As first noticed by Mostly Opera, Brünnhilde disappeared from Meier's schedule on her agent's homepage some time ago, and when the cast for the new Cassiers/Barenboim production at La Scala of the Ring was announced, Nina Stemme was cast as Brünnhilde.

With Meier's decision not to sing Brünnhilde, we will probably miss the most moving and beautifully sung Walküre Act 3 and especially the lines "War es so schmählich, was ich verbrach" and "Der diese Liebe mir in's Herz gehaucht" - ever.

Waltraud Meier's Homepage

16 March 2009

Parsifal and Kundry reborned – Kiseljov's Parsifal in Brno



I have received information about a pantomime production of Parsifal in Brno and would like to share it with you:

"Vladimir Kiseljov, the 25 years-old Czech director, stage designer and President of Richard-Wagner-Society Brno, had on 20. April 2008 in the theatre Reduta Brno in Czech republic fulfilled his dream – to show on stage his concept of the whole Richard Wagners Parsifal as a pantomime – initiation mysterium.

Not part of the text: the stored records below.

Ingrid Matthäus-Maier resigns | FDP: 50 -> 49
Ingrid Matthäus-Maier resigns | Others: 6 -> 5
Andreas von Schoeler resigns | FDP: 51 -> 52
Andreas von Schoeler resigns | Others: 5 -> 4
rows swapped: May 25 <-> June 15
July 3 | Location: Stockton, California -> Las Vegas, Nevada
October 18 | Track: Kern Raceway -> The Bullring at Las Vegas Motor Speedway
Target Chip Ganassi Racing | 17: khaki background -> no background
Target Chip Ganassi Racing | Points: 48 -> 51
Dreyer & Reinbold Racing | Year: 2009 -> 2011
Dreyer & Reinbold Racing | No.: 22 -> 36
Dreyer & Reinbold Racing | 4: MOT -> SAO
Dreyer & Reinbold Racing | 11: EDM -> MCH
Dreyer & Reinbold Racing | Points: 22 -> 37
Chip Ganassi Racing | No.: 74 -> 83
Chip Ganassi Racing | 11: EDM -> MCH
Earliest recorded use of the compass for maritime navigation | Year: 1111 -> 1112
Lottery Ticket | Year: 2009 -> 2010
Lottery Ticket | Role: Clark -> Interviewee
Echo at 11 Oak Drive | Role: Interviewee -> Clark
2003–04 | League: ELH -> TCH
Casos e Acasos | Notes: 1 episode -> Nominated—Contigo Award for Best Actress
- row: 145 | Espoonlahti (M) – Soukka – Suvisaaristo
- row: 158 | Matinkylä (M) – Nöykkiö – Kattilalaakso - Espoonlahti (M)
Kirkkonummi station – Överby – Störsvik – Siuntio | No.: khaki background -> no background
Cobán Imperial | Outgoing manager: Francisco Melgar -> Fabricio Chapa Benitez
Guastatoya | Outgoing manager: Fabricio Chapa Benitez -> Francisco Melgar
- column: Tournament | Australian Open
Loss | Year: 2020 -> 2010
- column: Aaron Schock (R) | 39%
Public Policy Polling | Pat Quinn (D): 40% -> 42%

The performance was consulted and recommended by Hans Schavernoch and is probably the first realisation of whole Wagners Parsifal as a pantomime on the complete recording of Wagners score played from 6 loudspeakers around audience, which create in some places of this stage mystery an effect of voices from the heaven, slowly moving up above the audience. This staging presented two actors of Parsifal (1. young and 2. reborned "Erlöser" in Act 3) and 3 actresses of Kundry, because we see them in long time distance in the circulation of their incarnations, till they together at the end became an ideal one being of the "Erlöser", which is only Parsifal and Kundry together, after their near-Tantric ritual of reaching the Grail – state of mind. Salvation comes after the fullfilling of lost capability of live and love of at least two beings together, which through their compassion and love, cojuction of the oposit men and women principles brings salvation to the whole world.

The hidden philosophic intentions of Wagners drama are shown on the stage with gestures and situations, which go not only descriptive to saying of characters- many times we see a counterpoint between what they say, and what they realy think and do. We see mixture of Hindu mudras and gnostic-christian gestures in rituals, which would like to reborn the forgotten rituals of old. But with no provocation or vulgarity, only with humility, which comes from a conection of Wagners "Parsifal" and his Hindu-drama "Die Sieger".

Light in this performance breaths close with Wagners music, shows living unity with the dramatic hearth of Wagners Parsifal. The audience can almost touch the actors, no long distance between actors and audience, which can create sense of farness of the action an his theme. More about this perfomance you may find on www.kiseljov.ic.cz under "Parsifal ND Brno".

Next actions of the Richard-Wagner-Society Brno are exhibitions of paintings and performances of Vladimir Kiseljov, which are inspired and acompanied by Wagners, Bruckners and Rimsky-Korsakovs Music and interpretation of those musical works from sight of philosophy, music and visual dramatic art.

Those actions také place in Brno, Praha, Ostrava, Jihlava (as a part of international music festival Mahler Jihlava 2009) and other cities of Czech republic. One of the actions is a performance, when Vladimir Kiseljov live in front of an audience with music relizes his wall-paintings of Wagners Parsifal – on 22. 6. 2009 in „Galery of Critics“- Adria Palace in the centre of Praha. Other actions of Wagners Society of Brno you will find on www.wagnerbrno.cz.